Article by Brian P. Maloney
This Article explores the development of the interpleader remedy in the federal courts and the complications posed by its application in Hapag-Lloyd. Part II presents a history of the interpleader remedy in the federal courts from its roots at common law to the present. Part III questions whether Hapag-Lloyd's focus on the “same enrichment” is the right question to ask in determining interpleader jurisdiction, when different in personam and in rem obligations arise in typical fuel bunker transactions.
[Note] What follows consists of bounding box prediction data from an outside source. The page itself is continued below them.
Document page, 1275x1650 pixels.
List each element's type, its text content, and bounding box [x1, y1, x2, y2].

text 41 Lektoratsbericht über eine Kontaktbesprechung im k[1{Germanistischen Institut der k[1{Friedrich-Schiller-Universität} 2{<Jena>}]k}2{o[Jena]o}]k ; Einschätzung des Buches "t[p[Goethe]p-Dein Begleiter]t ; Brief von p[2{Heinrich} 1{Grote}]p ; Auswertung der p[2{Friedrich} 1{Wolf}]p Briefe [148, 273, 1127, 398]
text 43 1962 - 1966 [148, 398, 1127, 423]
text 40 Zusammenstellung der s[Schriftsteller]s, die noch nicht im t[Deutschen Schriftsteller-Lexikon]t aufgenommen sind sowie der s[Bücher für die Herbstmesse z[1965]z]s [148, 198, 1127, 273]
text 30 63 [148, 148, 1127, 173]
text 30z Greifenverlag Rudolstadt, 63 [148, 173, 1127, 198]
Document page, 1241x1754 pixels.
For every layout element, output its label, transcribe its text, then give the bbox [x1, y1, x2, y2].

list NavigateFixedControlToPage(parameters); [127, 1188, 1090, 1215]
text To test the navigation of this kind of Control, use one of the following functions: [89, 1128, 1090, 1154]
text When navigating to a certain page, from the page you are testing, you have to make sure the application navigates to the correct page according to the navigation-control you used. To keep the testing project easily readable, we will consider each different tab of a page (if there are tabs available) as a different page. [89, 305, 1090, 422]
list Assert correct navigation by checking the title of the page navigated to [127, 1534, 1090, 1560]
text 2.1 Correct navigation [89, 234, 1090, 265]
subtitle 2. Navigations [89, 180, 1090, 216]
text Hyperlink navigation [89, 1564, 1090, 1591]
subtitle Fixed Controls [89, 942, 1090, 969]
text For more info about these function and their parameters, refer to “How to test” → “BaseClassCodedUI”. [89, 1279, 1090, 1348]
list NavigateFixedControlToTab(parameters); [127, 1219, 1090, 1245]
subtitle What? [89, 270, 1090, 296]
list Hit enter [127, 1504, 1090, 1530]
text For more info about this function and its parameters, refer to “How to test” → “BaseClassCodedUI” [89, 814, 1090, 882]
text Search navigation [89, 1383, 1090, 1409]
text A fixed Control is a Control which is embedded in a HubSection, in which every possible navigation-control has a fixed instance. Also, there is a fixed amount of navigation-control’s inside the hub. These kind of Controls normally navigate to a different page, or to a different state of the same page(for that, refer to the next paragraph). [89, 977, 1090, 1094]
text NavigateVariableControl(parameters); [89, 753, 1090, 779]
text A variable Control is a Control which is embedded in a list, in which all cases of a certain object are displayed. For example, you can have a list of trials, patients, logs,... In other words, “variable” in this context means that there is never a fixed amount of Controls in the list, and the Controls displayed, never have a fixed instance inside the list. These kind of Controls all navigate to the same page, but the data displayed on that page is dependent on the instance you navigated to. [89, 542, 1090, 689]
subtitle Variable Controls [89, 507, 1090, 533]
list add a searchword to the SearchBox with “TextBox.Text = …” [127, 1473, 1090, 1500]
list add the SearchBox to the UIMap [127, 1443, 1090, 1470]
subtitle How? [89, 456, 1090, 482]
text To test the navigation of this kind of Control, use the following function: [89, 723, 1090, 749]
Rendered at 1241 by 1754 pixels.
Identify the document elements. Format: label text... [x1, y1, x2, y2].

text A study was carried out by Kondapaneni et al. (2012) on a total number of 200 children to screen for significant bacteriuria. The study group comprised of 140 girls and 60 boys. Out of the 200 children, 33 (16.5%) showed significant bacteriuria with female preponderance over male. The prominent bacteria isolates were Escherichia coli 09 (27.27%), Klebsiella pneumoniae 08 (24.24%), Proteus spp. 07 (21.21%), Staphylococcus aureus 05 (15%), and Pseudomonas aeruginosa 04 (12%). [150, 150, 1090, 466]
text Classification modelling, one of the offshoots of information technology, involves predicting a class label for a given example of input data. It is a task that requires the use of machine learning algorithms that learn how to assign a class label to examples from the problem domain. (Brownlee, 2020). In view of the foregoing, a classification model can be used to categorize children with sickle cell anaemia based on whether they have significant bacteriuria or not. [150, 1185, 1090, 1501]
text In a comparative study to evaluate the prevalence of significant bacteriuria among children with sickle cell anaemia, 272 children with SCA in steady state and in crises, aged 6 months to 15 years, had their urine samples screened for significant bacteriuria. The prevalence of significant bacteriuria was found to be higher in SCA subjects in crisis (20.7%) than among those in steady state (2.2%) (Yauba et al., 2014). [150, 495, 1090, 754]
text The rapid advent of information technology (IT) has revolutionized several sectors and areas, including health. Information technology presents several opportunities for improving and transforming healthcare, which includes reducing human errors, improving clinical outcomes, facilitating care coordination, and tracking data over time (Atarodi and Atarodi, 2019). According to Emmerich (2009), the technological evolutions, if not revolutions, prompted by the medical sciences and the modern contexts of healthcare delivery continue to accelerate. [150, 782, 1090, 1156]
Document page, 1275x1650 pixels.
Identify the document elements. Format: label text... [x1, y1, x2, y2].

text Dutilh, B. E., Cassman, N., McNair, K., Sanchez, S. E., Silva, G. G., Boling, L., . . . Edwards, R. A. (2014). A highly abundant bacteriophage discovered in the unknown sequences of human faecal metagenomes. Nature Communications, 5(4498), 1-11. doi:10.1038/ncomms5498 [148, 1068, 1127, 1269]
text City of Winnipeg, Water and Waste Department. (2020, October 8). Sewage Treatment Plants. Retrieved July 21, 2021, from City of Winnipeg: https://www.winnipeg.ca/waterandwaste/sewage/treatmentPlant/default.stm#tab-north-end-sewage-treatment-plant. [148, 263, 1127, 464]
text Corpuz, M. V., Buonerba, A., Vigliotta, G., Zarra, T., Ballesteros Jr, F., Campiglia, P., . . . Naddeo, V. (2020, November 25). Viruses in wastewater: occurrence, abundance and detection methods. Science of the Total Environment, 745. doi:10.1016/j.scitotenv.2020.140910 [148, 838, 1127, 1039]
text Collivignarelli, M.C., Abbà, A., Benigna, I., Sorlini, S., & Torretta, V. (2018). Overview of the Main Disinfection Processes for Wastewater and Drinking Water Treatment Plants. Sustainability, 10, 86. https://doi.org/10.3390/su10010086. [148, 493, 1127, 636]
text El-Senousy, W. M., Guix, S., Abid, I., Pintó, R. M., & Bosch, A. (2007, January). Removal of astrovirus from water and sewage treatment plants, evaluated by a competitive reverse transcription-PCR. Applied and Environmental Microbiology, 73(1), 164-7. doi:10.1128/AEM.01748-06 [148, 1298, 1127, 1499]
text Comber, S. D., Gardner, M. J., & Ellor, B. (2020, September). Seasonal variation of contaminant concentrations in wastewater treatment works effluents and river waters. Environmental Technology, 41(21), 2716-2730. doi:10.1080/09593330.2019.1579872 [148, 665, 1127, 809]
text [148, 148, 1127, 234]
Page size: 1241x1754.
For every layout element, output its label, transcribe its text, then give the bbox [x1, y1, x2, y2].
This Article concludes by considering questions about the reach of the holding in Hapag-Lloyd and the future viability of maritime interpleader claims for vessel owners that consent to jurisdiction, in light of the federal courts' increasing willingness to entertain and broaden the interpleader remedy.
About the Author
Brian P. Maloney is a senior associate specializing in complex civil litigation at Seward & Kissel LLP. Since November 2014, he has represented ING Bank N.V. as Security Agent in over fifty interpleader and arrest actions in the United States arising from the collapse of the O.W. Bunker Group, a global provider of marine fuel. These actions have typically presented competing in rem maritime lien claims and additional in personam claims for relief between and among the competing claimants. Litigation remains ongoing in the district courts and on appeal, with some fifteen actions pending before the Second, Fifth, Ninth, and Eleventh Circuits.